### Source data
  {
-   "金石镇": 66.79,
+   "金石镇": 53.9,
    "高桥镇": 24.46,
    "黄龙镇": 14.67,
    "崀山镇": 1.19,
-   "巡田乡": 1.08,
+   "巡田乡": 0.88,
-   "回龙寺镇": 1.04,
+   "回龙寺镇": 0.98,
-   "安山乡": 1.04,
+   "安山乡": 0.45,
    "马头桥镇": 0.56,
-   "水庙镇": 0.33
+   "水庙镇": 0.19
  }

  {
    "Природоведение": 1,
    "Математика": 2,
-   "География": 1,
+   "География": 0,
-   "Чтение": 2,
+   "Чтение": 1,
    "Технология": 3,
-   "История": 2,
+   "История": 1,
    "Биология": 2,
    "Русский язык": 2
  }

--

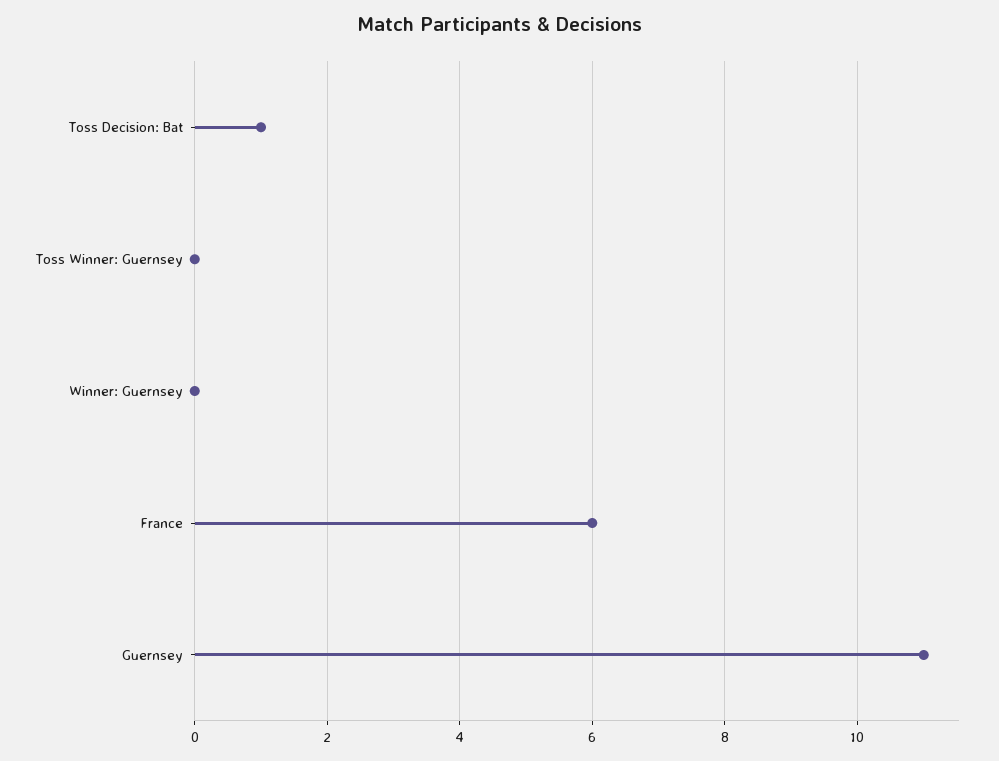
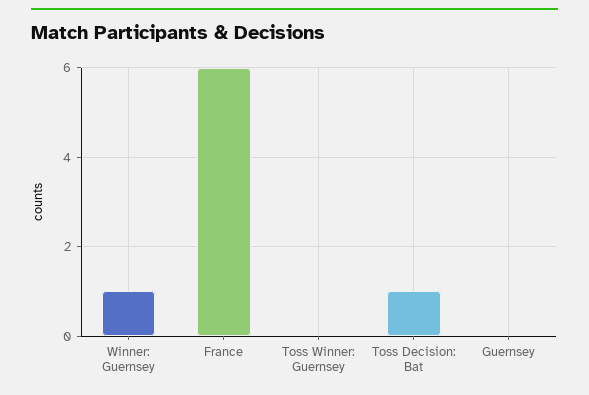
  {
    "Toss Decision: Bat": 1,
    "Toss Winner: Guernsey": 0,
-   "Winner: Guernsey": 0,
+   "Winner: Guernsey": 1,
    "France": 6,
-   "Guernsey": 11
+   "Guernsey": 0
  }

### Assignment
Whenever a line in the entries above includes the word "Winner", pull that line out.

### Answer to the exercise
    "Toss Winner: Guernsey": 0,
-   "Winner: Guernsey": 0,
+   "Winner: Guernsey": 1,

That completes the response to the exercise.